Viele der herangezogenen Kriterien in den Studien sind uneinheitlich
Obwohl 21 von 23 Studien von einer Reduktion der Suizidalität durch Gender-affirmative Therapien ausgehen, fehlt überall die statistische Signifikanz für diese Annahme. Zwei grosse Studien ergaben eine Erhöhung der Suizidalität nach Therapie. Aber auch diese Studien hatten keine Vorher-Nachher-Vergleiche im Hinblick auf Suizidgedanken oder -versuche oder aber eine brauchbare Vergleichsgruppe aus der Allgemeinbevölkerung.
Suizid und Suizidversuche haben verschiedene Ursachen
Diametral unterschiedliche Beobachtungen ergaben sich im Studienvergleich bei weiteren Kriterien: Die US-Leitlinien für den Umgang mit Personen mit suizidalem Verhalten nennen zusätzlich zu Trauma und Missbrauch als Risiken für einen Suizid: plötzliche Arbeitslosigkeit, Verlust von Bezugspersonen, soziale Isolation und dysfunktionale personale Beziehungen.
So bezieht sich Jackson auf eine in JAMA Network Open publizierte Studie, die ergab, dass ein Konflikt mit der Familie über die Genderidentität keinen Einfluss auf die Häufigkeit von Suizidgedanken hatte.
Eine 2016 erschienene Studie hatte im Widerspruch dazu herausgefunden, dass Suizidgedanken vermehrt in Familien vorkamen, in denen es wenig Bejahung des Transgenderwunsches eines Familienmitglieds gab, erläutert Jackson.
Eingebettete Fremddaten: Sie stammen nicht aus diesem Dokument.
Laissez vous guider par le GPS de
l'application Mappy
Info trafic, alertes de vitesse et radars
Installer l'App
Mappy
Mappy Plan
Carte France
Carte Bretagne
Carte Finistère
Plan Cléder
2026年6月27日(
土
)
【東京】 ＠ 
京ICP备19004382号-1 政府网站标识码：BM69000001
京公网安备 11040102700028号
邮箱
Wie soll Suizidalität gemessen werden? Gedanken – Versuche – Suizide?
Bei den meisten Studien erfolgte zudem die Messung des Merkmals „Suizidalität“ mittels verschiedener Kriterien. Dazu gehörten suizidale Gedanken, Suizidversuche und erfolgte Suizide. Wurden alle drei Kriterien nebeneinandergestellt, erreichte kein einzelnes Kriterium statistische Signifikanz, was dann in der Summe das Thema Suizidalität als irrelevant erscheinen lässt. Jackson schlägt deshalb vor, in zukünftigen Studien einheitlich das Kriterium der Häufigkeit von suizidalen Gedanken zu nutzen. Dieses Merkmal könne auch eine ausreichende statistische Power erreichen, um Unterschiede zwischen Vergleichsgruppen aufzeigen zu können.
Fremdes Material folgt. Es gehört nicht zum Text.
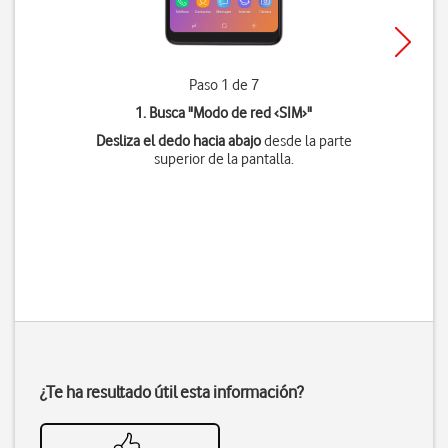
Paso 1 de 7
1. Busca "
Modo de red ‹SIM›
"
Desliza el dedo hacia abajo
desde la parte
superior de la pantalla.
¿Te ha resultado útil esta información?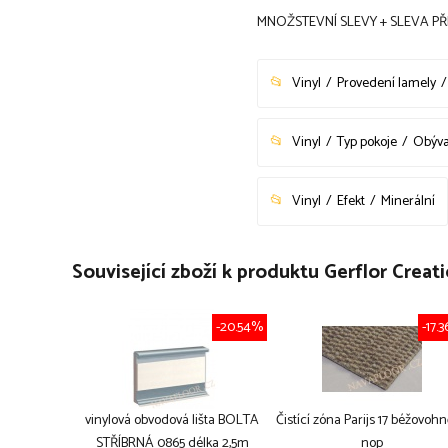
MNOŽSTEVNÍ SLEVY + SLEVA PŘ
Vinyl
Provedení lamely
Vinyl
Typ pokoje
Obýva
Vinyl
Efekt
Minerální
Související zboží k produktu Gerflor Cre
-20.54%
-17.
vinylová obvodová lišta BOLTA
Čistící zóna Parijs 17 béžovoh
STŘÍBRNÁ 0865 délka 2,5m
nop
Renommierte Jugendpsychiaterin wechselt von Befürwortung zu Kritik
Dass der Anstieg der Häufigkeit von Wünschen nach Geschlechtsumwandlung vor allem bei weiblichen Jugendlichen auch mit einem Anstieg von psychiatrischen Diagnosen verbunden ist, hat kürzlich eine finnische Register-Studie des Teams um die Jugendpsychiaterin Riittakerttu Kaltiala, die die Abteilung für Jugendpsychiatrie am Universitätskrankenhaus Tampere in Finnland leitet, ergeben.
Beim Erstkontakt mit der entsprechenden Einrichtung in Finnland betrug die Häufigkeit in den Jahren 1996-2000 ein 3,5-faches im Vergleich zur Normalbevölkerung. In den Jahren 2016 bis 2019 war dieser Wert auf das 4,6-fache angestiegen. Die renommierte Psychiaterin Kaltiala hatte sich aufgrund ihrer eigenen Untersuchungen von einer Befürworterin von „Gender-affirming Care“ in Finnland zu einer wichtigen Kritikerin bei Kindern und Jugendlichen gewandelt.